Reaching the Blind Poor (Part 2/3)

I wanted to continue my review of Dr. John Cheatham’s booklet Reaching The Blind Poor. John died in 2009 and his obituary ( “A Life Without Furniture” ) is posted here on Global Sight Network. His family foundation ( Mathias Eye Foundation ) continues to support eye clinics in Guatemala and elsewhere.

Before I begin I would like to make a special request for a used A-scan for a young local ophthalmologist working in central Haiti. Currently, he is putting in a +21.00 D IOL in everyone. Presently he is probably doing more cataract surgery than 80% of all Haitian ophthalmic surgeons.

If you have a broken or used A-scan you are not using ( gathering dust in a closet ) please get in touch with me. I have a friend that can probably repair any broken unit. My hope is to hand-carry an A-scan to my ophthalmic friend in Haiti next year. Over the last couple of years, I have given him a second cataract set, a Perkins tonometer, and a three-mirror lens. He needs an A-scan.

Excerpts from Dr. John Cheatham’s booklet “Reaching The Blind Poor” – Part 2.

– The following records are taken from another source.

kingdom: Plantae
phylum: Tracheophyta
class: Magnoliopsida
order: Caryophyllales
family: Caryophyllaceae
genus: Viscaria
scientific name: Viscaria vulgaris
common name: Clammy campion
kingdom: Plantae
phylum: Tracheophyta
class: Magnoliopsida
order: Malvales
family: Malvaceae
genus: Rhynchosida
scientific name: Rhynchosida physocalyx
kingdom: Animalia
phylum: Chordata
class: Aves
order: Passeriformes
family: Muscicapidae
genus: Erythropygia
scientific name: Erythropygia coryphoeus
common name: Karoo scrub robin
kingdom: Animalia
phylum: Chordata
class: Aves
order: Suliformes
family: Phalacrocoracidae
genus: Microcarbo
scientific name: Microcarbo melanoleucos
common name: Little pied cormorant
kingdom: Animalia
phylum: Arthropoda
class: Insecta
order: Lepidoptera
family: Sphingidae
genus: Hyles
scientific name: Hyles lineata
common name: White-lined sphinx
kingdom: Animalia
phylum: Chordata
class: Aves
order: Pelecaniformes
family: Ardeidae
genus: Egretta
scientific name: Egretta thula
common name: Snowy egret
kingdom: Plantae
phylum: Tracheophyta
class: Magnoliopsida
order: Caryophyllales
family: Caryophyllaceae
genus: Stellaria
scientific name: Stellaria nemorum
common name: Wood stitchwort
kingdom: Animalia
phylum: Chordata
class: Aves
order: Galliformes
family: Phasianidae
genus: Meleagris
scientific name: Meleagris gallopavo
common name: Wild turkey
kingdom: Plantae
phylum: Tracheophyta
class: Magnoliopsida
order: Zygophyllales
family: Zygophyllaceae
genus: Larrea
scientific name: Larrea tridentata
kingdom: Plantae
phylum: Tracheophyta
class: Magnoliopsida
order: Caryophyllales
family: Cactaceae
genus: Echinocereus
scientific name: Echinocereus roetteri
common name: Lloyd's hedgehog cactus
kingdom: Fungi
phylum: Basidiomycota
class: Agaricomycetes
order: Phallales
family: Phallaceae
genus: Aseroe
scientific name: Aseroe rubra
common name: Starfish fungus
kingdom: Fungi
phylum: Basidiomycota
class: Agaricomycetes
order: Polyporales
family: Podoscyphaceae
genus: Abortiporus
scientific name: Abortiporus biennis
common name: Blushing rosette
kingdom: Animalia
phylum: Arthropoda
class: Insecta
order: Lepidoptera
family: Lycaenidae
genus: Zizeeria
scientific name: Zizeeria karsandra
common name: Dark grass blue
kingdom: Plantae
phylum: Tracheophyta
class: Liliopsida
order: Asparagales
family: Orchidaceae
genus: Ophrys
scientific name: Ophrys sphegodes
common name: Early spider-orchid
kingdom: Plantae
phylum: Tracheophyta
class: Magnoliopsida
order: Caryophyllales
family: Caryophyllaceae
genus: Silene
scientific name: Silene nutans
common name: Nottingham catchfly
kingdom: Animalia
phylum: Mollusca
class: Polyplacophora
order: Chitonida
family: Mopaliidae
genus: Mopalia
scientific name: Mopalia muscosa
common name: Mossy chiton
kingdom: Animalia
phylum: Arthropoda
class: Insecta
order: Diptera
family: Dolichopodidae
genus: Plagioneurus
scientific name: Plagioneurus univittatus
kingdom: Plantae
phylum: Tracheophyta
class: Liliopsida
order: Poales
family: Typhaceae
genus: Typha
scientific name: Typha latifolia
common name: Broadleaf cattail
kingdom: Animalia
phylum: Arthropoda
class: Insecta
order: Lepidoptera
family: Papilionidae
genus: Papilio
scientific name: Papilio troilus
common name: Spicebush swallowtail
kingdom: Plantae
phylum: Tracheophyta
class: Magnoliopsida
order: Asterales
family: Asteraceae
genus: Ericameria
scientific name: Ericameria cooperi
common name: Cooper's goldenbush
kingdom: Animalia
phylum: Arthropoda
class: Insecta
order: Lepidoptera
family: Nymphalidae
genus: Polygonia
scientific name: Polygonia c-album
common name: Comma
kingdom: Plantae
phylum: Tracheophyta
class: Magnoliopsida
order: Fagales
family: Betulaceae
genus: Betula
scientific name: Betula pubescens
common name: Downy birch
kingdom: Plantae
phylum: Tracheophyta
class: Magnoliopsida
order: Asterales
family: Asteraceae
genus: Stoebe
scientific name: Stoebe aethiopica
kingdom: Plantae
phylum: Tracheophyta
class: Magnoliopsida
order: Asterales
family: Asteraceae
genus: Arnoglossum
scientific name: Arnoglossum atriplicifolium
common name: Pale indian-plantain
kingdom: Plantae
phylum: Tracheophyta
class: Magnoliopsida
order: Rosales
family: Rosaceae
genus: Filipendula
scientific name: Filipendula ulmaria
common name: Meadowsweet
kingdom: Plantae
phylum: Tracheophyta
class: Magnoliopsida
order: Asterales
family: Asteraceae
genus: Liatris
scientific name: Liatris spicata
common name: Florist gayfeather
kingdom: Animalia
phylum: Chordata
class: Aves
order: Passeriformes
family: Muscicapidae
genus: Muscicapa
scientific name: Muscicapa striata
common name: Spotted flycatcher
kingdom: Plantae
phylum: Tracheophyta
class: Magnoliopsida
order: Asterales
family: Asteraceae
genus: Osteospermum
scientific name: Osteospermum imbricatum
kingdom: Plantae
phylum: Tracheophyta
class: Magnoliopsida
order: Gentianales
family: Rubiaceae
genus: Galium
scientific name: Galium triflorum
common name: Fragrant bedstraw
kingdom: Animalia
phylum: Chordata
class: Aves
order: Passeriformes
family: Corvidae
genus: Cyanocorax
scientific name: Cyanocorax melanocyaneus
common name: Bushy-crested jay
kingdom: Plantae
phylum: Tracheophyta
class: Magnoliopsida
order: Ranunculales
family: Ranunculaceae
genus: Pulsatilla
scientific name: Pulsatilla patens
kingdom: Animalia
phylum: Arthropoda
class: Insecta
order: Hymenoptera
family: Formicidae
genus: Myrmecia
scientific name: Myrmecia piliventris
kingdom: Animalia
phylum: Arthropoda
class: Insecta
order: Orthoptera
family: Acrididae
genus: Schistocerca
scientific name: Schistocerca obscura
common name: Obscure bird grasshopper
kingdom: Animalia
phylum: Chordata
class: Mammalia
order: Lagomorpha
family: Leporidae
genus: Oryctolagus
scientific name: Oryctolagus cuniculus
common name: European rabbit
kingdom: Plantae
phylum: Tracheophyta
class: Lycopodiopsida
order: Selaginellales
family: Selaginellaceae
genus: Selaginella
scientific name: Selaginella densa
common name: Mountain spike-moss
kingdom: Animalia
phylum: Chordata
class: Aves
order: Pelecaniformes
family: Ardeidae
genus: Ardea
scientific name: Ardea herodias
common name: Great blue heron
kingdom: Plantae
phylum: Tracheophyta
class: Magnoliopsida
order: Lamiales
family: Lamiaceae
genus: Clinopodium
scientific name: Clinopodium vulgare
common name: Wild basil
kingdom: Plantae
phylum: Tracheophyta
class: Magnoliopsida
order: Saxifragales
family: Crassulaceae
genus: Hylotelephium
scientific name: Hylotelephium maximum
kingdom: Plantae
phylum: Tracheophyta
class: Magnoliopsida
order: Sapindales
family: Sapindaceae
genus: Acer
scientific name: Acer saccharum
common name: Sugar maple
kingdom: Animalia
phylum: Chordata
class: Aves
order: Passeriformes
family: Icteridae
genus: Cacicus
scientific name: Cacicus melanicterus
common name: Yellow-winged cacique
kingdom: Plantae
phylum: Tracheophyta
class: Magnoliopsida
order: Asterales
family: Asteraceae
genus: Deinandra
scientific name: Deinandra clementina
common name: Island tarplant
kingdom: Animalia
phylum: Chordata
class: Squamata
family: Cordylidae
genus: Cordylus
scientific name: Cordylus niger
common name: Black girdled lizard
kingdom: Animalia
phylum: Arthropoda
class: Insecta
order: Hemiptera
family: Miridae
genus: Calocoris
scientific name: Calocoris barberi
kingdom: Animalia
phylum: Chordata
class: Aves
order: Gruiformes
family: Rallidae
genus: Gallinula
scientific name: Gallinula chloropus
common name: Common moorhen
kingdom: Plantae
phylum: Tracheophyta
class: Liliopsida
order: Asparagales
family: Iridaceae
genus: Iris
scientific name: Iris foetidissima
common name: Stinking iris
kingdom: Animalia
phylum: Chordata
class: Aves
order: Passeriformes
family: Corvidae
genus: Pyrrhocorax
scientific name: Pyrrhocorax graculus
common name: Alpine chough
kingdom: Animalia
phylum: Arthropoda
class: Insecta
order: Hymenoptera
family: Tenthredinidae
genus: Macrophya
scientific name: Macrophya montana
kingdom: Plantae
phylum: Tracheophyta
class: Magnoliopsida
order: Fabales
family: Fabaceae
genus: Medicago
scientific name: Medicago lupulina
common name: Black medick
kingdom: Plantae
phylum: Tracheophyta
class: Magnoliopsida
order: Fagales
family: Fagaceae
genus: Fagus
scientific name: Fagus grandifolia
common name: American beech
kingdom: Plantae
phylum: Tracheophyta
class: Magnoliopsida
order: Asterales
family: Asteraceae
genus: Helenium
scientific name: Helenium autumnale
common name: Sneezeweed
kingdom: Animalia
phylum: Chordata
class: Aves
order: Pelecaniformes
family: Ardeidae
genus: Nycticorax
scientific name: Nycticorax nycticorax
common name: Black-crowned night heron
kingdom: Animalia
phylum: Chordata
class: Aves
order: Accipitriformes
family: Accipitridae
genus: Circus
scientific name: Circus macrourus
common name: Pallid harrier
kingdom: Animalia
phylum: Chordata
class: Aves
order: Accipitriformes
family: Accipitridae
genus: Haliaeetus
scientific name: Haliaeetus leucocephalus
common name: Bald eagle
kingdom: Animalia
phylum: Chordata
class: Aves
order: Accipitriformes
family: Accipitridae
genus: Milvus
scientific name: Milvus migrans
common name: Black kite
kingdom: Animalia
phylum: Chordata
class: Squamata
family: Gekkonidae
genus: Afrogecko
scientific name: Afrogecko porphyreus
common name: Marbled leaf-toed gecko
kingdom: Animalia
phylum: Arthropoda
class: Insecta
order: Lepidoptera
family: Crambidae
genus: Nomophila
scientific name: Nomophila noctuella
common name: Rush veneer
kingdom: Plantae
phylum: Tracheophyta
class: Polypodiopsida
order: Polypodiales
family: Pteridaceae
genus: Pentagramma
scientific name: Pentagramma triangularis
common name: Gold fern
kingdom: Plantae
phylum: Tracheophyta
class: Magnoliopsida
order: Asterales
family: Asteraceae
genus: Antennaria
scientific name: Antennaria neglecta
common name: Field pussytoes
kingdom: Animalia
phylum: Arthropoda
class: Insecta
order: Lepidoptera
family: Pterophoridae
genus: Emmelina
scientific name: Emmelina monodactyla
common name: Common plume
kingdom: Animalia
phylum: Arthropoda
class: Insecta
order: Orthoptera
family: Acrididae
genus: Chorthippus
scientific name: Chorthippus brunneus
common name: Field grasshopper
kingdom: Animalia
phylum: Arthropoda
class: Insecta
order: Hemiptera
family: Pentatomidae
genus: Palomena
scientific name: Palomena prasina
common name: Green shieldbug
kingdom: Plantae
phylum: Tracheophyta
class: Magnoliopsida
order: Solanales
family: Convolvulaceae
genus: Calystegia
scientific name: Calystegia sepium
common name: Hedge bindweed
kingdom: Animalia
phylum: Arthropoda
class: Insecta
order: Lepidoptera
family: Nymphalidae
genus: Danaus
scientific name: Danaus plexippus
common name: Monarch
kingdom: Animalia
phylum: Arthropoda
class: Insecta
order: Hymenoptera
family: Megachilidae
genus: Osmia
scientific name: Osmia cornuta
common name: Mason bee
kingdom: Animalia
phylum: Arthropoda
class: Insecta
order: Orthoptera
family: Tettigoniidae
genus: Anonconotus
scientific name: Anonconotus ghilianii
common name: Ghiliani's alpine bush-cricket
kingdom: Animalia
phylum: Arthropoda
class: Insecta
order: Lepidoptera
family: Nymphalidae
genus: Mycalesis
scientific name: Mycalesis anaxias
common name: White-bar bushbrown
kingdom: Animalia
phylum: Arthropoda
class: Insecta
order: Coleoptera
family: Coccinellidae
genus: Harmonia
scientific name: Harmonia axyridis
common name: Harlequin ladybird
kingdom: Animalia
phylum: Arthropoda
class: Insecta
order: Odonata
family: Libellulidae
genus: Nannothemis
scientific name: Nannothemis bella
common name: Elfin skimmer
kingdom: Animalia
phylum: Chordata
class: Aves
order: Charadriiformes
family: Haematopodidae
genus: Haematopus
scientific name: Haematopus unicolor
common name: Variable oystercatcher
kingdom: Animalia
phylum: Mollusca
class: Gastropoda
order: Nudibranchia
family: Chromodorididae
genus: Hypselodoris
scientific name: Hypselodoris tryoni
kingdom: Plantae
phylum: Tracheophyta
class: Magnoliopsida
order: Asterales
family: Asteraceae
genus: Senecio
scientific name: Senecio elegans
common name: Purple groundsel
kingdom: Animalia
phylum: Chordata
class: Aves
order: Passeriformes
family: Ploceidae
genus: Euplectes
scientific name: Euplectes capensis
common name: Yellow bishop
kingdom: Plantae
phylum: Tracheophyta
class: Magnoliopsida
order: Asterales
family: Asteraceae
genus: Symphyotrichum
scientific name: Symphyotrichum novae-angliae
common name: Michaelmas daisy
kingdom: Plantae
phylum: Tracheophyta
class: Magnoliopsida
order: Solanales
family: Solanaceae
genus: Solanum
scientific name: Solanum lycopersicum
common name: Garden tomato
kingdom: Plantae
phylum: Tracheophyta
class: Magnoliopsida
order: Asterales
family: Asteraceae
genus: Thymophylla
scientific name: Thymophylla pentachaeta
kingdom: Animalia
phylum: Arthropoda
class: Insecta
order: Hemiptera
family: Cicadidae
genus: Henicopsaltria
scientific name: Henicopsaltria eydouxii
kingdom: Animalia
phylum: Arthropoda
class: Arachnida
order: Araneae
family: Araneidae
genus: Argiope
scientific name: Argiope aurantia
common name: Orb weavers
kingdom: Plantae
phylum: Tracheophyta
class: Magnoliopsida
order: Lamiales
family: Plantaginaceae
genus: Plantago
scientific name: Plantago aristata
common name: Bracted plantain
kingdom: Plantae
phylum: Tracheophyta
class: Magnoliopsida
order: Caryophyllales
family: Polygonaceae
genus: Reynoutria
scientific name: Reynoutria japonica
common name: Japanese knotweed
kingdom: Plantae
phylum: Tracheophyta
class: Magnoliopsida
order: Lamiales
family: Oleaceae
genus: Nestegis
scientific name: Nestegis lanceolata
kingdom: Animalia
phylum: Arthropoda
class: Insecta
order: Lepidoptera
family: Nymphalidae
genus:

  • Continued Excerpts from Dr. John Cheatham’s booklet: Reaching The Blind Poor
    As a general rule, we will find more work and surgical rewards in the regions that are difficult to reach, off the tourist routes, troubled, etc.
  • We should draw upon the experience of the major eye organizations. CBM and Sight Savers have the greatest overall exposure. The SEVA Foundation’s influence, accomplishments, and effectiveness far exceed its smaller size and limited financial resources. The International Eye Foundation is a good organization with a great deal of knowledge and experience.
  • The best partners are the young capable local ophthalmologists who will benefit professionally and economically from an association with an outside group. Once again, good eye groups can help us find them. It is not realistic to expect these doctors to be primarily motivated by charitable considerations. They must have the opportunity to attain some degree of economic security. In my experience, the widespread unwillingness to pay competitive salaries to capable staff is both shortsighted and self-defeating. These capable people almost invariably leave for private practice— or leave the country.
  • Initiating a program based entirely on visiting, volunteer doctors is an almost certain recipe for failure. If the area under consideration has no good, available local ophthalmologists, thought should be given to locations that do.
  • My experience is that government entities make bad partners. [” This has certainly been my experience also. Usually, you can not beat a missionary hospital or dedicated Roman Catholic nuns as far as things running smoothly” ].
  • Be very careful with poor country charitable eye organizations. Some are excellent; others use outside support principally to treat the private patients of the senior staff. [ ” Ideally we should be operating on poor patients, not the middle class. Often it is difficult for North Americans to distinguish initially between the middle-class patient and the truly poor patient” ].
  • Prominent developing world ophthalmologists usually have excellent medical and social skills but often lack experience in relating to the needs of the poor in their own countries.
  • The best way to maintain some degree of control is to slowly increase participation on a cautious, step-by-step basis. Groups often make large initial expenditures and then find themselves with little management influence.
  • We must always bear in mind that ” causing an eye surgery to take place” is a lot more complex than performing the surgery. A great hospital such as Aravind in India is great in large part because it knows how to reach the blind and can administratively move through the entire sequence of restoring sight to them. Aravind will do almost 200,000 cases this year— roughly two-thirds of which are free of charge. [ “John often would actually hike into remote roadless isolated areas of Guatemala looking for blind patients. He would sometimes pay village health workers to bring him blind patients. Also, my experience is many visiting surgical teams do not understand nor appreciate the effort that goes into triaging pre-op cataract patients and logistically getting them to the ophthalmic O.R.”].

I hope these impressions/observations from Dr. Cheatham are helpful as well as my comments. Certainly, most of them are still right on.